Antiarrhythmic actions of tedisamil: Studies in rats and primates

Tedisamil is a new bradycardic agent, previously shown to block transient outward and delayed rectifier potassium currents in cardiac tissue [1,2]. In the present study tedisamil caused bradycardia and Q-Tc widening in rats and primates. Q-Tc widening is indicative of class III antiarrhythmic actions. In keeping with this, tedisamil had antiarrhythmic activity against electrical and ischemia-induced arrhythmias in rats. In rats, 0.5–4 mg/kg IV tedisamil caused parallel and dose-related increases in action-potential duration, “Q-Tc” interval, and refractory period; and decreases in maximum ventricular following frequency. In primates after 0.5–2.0 mg/kg IV, findings were similar for indices of Q-T widening and decreases in maximum ventricular following frequency. Tedisamil did not change QRS width, nor did it increase threshold currents for capture of ventricles, nor for fibrillo-flutter at doses below 4 mg/kg in rats. These findings were consistent with the lack of significant sodium-channel blockade.
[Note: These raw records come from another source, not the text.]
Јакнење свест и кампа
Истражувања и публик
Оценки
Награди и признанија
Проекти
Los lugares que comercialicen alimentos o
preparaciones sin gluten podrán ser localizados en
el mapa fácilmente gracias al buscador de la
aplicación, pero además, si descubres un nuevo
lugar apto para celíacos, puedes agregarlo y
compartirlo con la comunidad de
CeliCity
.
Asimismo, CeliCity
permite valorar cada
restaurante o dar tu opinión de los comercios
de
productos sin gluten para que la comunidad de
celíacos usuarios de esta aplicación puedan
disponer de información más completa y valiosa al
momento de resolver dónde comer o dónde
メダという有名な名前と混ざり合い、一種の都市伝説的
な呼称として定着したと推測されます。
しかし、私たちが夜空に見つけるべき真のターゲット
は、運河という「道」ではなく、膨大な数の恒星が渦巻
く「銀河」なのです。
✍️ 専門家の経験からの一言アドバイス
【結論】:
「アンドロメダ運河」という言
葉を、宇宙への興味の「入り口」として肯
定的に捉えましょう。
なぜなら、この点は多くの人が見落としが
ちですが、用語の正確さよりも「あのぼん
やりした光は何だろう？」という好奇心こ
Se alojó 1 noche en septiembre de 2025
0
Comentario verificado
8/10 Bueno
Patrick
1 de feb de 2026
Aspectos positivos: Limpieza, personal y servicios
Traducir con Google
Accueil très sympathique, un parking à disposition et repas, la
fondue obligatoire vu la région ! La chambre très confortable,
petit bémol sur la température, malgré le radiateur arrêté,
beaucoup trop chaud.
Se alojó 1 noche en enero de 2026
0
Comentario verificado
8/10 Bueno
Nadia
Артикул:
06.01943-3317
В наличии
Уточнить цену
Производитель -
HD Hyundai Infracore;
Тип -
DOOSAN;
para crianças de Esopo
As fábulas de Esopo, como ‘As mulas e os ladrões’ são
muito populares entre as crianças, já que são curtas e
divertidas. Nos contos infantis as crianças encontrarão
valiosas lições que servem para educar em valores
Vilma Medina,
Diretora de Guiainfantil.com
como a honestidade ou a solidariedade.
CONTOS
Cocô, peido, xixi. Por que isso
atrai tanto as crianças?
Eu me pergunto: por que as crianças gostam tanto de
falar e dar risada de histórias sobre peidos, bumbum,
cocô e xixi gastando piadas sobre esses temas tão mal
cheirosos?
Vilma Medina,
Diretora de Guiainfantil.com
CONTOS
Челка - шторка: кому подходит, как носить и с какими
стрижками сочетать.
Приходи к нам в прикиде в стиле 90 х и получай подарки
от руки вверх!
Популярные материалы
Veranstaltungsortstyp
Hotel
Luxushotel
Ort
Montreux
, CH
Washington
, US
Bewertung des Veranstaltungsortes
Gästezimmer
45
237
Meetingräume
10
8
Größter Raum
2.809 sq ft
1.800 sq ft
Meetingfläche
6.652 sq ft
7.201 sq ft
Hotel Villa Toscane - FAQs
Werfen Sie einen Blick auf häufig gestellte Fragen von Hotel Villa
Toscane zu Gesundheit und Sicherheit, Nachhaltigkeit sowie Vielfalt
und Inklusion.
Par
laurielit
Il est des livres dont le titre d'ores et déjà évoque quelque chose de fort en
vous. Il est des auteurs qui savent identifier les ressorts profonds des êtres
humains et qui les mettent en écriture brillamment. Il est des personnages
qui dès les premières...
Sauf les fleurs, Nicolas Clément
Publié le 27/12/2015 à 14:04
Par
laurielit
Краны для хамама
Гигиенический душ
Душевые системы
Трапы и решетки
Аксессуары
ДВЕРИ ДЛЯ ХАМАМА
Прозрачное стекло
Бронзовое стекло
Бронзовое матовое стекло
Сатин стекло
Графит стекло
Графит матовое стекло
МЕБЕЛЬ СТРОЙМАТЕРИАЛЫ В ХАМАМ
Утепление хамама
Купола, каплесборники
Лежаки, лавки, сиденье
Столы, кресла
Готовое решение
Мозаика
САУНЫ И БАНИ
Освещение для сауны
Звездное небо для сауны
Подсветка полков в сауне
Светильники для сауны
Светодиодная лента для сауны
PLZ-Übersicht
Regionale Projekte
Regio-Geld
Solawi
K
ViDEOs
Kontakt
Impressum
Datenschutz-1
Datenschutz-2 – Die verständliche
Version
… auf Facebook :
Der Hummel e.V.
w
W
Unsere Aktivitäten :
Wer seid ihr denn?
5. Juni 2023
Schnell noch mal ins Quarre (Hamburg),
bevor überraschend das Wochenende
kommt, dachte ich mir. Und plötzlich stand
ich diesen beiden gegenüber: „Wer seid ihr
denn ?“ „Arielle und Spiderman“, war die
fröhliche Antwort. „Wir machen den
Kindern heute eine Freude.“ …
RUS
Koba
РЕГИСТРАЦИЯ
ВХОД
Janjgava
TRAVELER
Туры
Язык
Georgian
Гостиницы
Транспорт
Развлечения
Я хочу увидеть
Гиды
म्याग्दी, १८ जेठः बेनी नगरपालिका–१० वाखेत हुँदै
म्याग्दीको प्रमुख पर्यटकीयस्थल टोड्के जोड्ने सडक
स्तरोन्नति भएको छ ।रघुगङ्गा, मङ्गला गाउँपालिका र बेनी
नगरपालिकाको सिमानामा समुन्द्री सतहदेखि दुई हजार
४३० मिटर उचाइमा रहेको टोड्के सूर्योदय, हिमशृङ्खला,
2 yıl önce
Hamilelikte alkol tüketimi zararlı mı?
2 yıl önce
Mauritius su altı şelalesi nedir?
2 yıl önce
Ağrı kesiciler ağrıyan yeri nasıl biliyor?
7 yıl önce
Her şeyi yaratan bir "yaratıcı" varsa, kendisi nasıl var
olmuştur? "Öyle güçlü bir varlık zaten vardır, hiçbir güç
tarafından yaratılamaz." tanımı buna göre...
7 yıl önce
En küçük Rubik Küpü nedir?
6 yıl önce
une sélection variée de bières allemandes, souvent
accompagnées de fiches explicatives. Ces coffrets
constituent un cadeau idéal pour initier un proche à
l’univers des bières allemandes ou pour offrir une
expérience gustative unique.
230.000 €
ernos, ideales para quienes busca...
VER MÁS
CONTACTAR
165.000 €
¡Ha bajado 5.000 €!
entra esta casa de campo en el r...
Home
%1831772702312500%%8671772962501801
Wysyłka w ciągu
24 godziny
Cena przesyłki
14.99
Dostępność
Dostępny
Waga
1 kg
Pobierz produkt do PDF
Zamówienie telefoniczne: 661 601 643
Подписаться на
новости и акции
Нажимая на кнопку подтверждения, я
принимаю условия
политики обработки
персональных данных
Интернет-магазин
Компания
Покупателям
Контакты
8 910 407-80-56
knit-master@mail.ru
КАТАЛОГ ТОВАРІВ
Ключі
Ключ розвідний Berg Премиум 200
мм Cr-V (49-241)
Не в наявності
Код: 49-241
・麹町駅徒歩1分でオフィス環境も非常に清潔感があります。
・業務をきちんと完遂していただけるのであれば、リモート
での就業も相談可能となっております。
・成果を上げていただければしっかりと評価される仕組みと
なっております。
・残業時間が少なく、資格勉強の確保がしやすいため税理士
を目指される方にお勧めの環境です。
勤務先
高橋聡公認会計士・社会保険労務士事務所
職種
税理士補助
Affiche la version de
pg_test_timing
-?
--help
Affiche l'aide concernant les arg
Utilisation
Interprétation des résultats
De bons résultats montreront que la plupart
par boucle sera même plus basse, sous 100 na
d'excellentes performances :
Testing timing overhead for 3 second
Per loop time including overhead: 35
However, upon increasing the dose to 4 mg/kg, ventricular fibrillo-flutter could not be induced in rats by electrical stimulation; instead, only ventricular tachycardias with slow rates occurred. Ischemia-induced ventricular fibrillation was reduced in a dose-related manner by tedisamil in rats. The overall incidence of ischemia-induced ventricular tachycardia was not markedly reduced, but rates during tachycardic episodes were lower. When pacing was used to overcome tedisamil-induced bradycardia, antiarrhythmic actions during ischemia were more pronounced. These findings are consistent with the hypothesis that tedisamil increased refractoriness, which resulted in extended path lengths for reentry circuits and slower rates during episodes of ventricular tachycardia. High doses of tedisamil increased path lengths so much that the multiple reentry circuits of fibrillation could no longer occur. The limited study in primates suggests similar mechanisms could occur in humans.